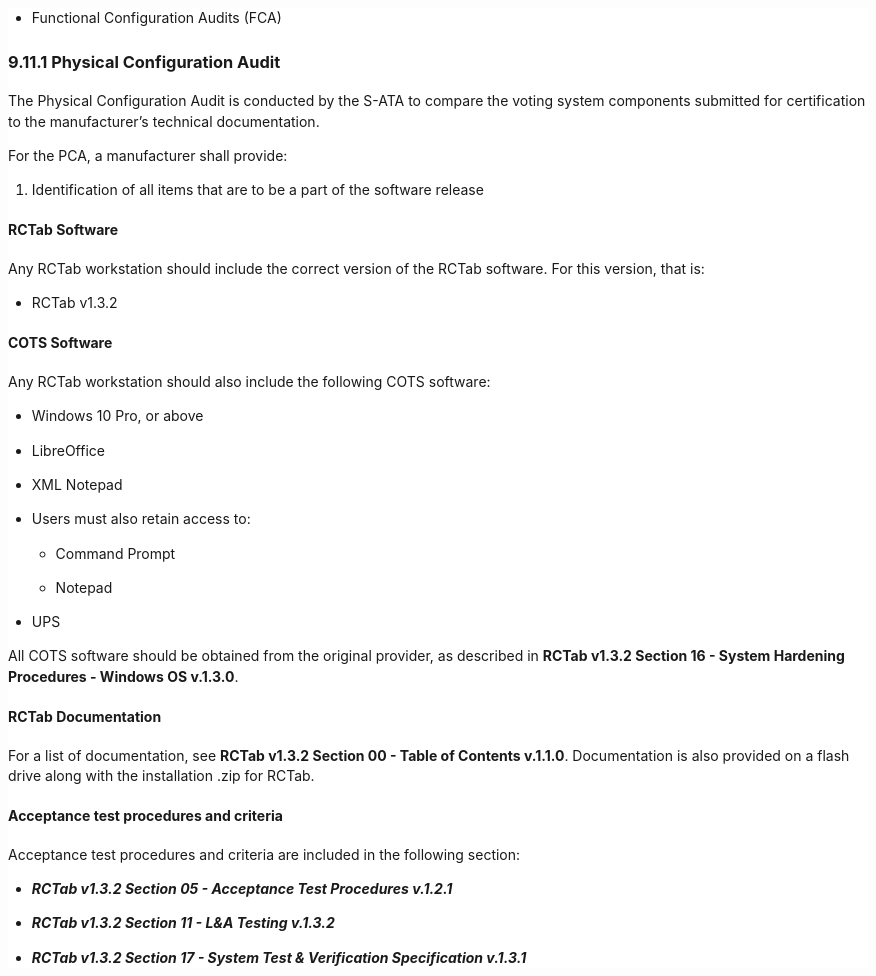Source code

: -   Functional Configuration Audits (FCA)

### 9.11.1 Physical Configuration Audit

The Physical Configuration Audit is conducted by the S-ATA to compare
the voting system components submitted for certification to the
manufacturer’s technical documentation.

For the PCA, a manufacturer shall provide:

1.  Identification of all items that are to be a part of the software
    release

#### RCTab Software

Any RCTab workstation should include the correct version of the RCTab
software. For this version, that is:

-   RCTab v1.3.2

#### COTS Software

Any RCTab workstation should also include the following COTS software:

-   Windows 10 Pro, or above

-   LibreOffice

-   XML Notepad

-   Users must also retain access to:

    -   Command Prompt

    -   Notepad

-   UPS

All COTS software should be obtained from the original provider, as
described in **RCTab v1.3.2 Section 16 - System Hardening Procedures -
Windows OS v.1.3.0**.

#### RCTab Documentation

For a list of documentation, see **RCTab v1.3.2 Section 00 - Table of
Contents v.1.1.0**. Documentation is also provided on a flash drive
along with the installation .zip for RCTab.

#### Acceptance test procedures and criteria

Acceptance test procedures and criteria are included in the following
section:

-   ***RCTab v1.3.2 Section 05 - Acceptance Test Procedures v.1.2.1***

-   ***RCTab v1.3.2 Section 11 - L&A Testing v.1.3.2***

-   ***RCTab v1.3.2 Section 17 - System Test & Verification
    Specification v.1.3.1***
* * *
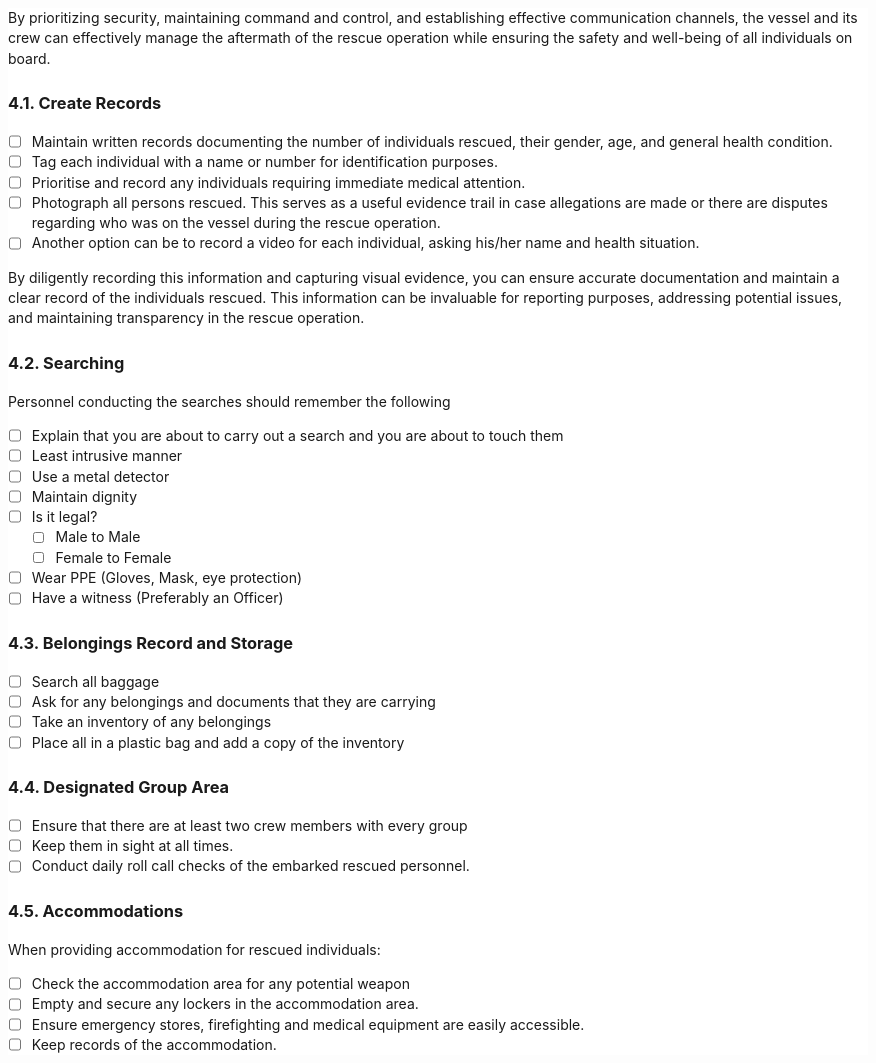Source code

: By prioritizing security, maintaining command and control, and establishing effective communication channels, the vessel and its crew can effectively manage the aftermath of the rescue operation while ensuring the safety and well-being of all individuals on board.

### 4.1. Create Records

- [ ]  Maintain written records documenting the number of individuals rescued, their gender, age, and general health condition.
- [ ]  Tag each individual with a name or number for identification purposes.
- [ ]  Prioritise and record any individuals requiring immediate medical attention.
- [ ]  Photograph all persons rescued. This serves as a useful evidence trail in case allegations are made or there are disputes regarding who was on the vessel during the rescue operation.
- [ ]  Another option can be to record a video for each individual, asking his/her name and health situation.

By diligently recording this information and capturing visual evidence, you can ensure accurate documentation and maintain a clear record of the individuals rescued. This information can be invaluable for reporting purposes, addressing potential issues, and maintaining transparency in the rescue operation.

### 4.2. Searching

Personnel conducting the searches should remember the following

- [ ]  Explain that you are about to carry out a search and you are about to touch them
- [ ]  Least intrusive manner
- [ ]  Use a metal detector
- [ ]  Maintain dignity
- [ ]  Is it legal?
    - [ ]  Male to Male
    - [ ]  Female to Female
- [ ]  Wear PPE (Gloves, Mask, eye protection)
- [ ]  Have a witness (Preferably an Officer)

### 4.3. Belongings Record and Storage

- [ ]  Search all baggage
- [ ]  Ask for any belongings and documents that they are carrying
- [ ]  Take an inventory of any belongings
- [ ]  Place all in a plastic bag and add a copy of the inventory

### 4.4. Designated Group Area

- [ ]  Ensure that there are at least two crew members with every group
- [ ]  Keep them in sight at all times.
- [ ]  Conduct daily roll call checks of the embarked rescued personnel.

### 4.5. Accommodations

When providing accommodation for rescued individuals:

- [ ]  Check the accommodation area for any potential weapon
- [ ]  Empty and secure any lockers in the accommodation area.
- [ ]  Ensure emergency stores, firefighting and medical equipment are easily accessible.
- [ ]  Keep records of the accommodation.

WRITTEN TASK: Transcribe everything in the entries above from the line containing "Test & Verification" down to the line containing "Specification v.1.3.1***", including both of those lines.

RESPONSE AREA:
-   ***RCTab v1.3.2 Section 17 - System Test & Verification
    Specification v.1.3.1***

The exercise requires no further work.